ACTION ITEM
The required output is the line containing "ЖИЗНЬ В АЛАНИИ ТУРЦИЯ" followed by each line through the end of the data below, repeated exactly and with nothing added.

══ PROVIDED RECORDS

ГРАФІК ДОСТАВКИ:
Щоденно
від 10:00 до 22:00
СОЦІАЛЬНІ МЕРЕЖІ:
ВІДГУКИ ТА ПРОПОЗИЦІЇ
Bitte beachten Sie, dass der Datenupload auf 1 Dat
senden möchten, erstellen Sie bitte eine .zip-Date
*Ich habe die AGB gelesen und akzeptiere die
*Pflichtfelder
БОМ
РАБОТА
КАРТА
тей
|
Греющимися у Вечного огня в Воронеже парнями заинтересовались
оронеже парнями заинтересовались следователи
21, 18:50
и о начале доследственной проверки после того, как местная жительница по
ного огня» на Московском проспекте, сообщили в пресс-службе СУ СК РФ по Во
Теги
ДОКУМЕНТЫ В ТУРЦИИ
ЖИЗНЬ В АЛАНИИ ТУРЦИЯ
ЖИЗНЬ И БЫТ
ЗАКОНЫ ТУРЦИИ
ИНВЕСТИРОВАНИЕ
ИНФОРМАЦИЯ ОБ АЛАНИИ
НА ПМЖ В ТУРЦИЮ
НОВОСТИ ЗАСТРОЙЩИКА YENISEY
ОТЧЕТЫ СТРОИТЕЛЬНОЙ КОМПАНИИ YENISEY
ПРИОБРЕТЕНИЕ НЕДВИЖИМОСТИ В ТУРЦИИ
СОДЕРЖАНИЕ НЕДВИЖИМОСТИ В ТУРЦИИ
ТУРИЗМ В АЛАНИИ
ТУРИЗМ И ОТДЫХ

════

REPLY
ЖИЗНЬ В АЛАНИИ ТУРЦИЯ
ЖИЗНЬ И БЫТ
ЗАКОНЫ ТУРЦИИ
ИНВЕСТИРОВАНИЕ
ИНФОРМАЦИЯ ОБ АЛАНИИ
НА ПМЖ В ТУРЦИЮ
НОВОСТИ ЗАСТРОЙЩИКА YENISEY
ОТЧЕТЫ СТРОИТЕЛЬНОЙ КОМПАНИИ YENISEY
ПРИОБРЕТЕНИЕ НЕДВИЖИМОСТИ В ТУРЦИИ
СОДЕРЖАНИЕ НЕДВИЖИМОСТИ В ТУРЦИИ
ТУРИЗМ В АЛАНИИ
ТУРИЗМ И ОТДЫХ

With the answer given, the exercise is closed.